Saturday March 13th 2PM
Join us in celebrating the publication of the literary magazines, Pigeon & Bluewith readings from contributing authors: Joe Meno, Deb Lewis, Amanda Snyder. Elizabeth Yokas, Chris Maul Rice & Antonia Logue
Pigeon is a literary journal featuring fiction, essays, poetry, and nonfiction. Its mission is to provide a forum for writers to showcase their excellent work, and to discover who’s out there writing what. It has no themes, no topics, no word count. This no-restrictions format allows Pigeon to fill its pages with a wide range of work and a wealth of voices.
Blue is dedicated to publishing works by, for, and about the working class. It fills an unnecessary void in the publishing world – championing voices and subject matter that is often overlooked in the literary mainstream.
Joe Meno’s two novels are Tender as Hellfire and How the Hula Girl Sings. His third novel, Hairstyles of the Damned will be released this summer through Punk Planet books. He teaches creative writing at Columbia College Chicago.
Deb Lewis earned her MFA in Creative Writing at Columbia College and holds a Director’s Certificate from the Story Workshop Institute. Her writing has appeared in Dyversity, International Drummer, Bad Attitude, Sleepwalk, and many other publications. She teaches in the Fiction Writing Department at Columbia College Chicago and has recently finished a novel.

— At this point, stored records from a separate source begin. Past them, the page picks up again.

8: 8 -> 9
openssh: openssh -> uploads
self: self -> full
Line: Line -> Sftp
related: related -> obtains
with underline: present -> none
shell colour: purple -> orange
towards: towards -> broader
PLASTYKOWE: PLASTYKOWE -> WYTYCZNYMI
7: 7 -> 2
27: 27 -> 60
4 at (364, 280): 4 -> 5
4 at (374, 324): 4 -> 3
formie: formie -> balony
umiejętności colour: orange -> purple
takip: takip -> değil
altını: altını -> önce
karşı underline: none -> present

Amanda Snyder is a graduate student in the Fiction Writing Department at Columbia College Chicago and also a freelance writer for metromix.com. Her work has appeared in Blue, Hair Trigger, and GenX Webzine.

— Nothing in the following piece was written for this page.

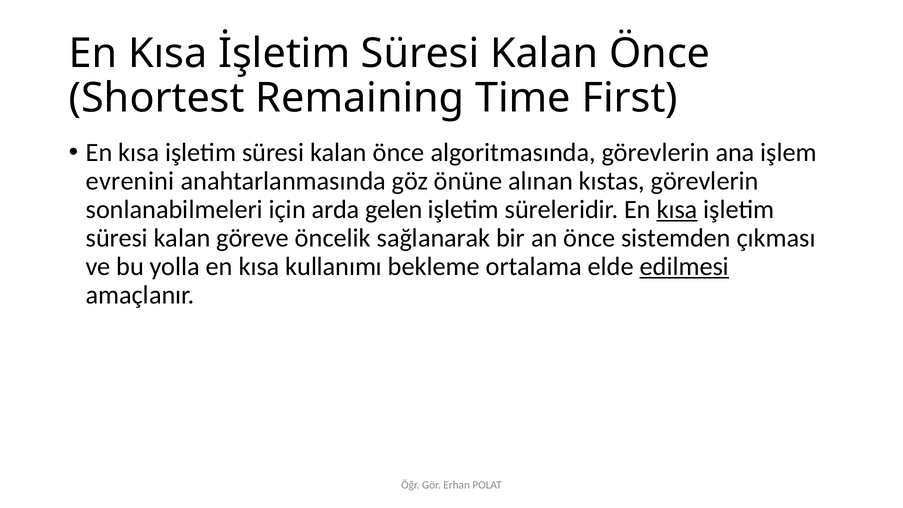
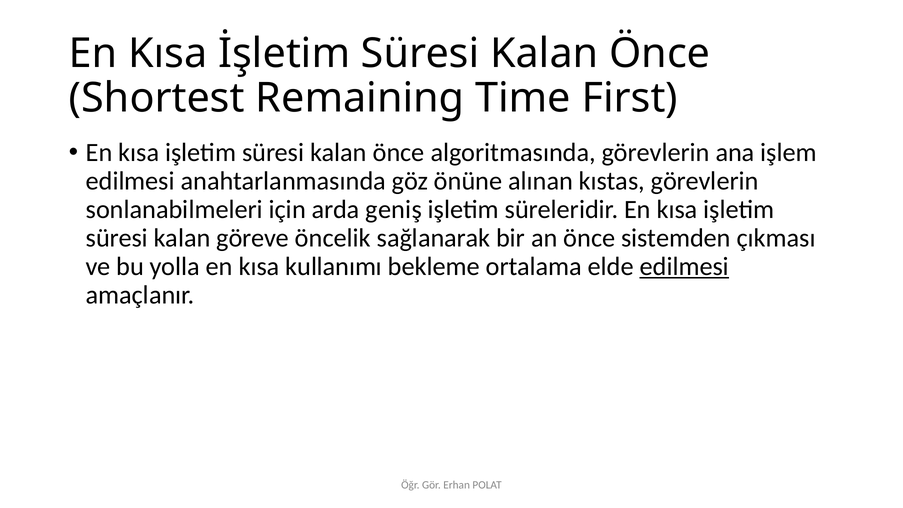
evrenini at (130, 181): evrenini -> edilmesi
gelen: gelen -> geniş
kısa at (677, 210) underline: present -> none
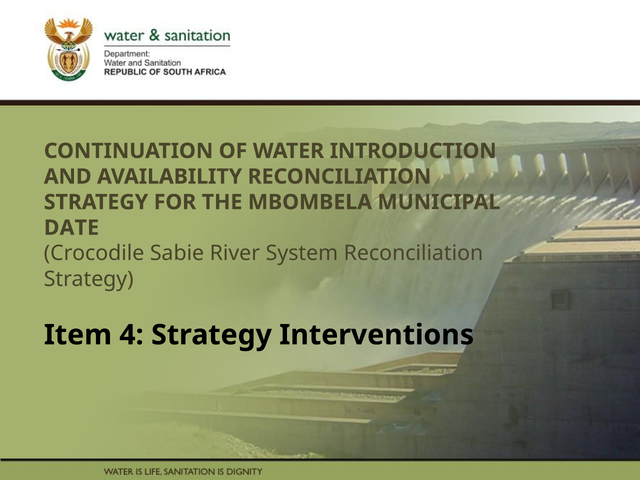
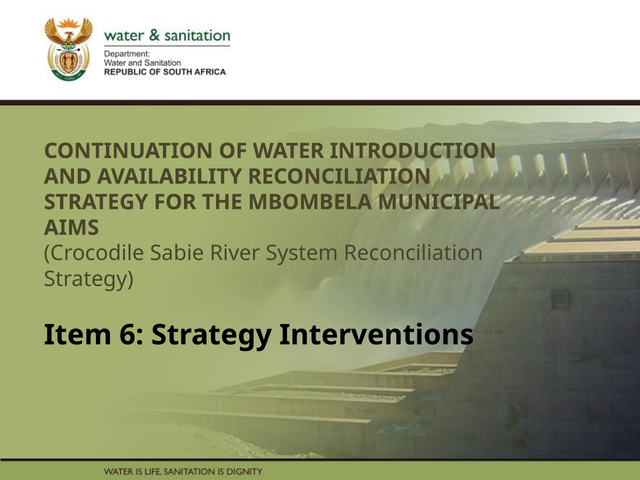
DATE: DATE -> AIMS
4: 4 -> 6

Elizabeth Yokas is an adjunct faculty member in the Fiction Writing Department at Columbia College Chicago, and a graduate of its MFA program. Her work has appeared in Sleepwalk, Hair Trigger 17-19, Glasshouse, the Tap and many others.
Chris Maul Rice’s short stories have appeared in Hair Trigger and Emergence. Her feature stories appear regularly in Chicago Tribune’s Health and Family section and Gravity magazine. She wrote for Detroit’s MetroTimes newspaper and MetroParent magazine, where one of her articles prompted a Justice Department investigation.
Antonia Logue published her first novel, Shadow-Box at the age of twenty-six. The book won the Irish Times Literature Prize and placed her on the London Observer’s Twenty-One Writers for the Twenty-First Century list. Born in County Derry, Ireland and educated at Trinity College in Dublin, she has been a freelance journalist and literary critic for such publications as the Guardian, the New York Times, the Boston Globe, the Irish Times, and more. She currently teaches in the Fiction Writing Department at Columbia College Chicago.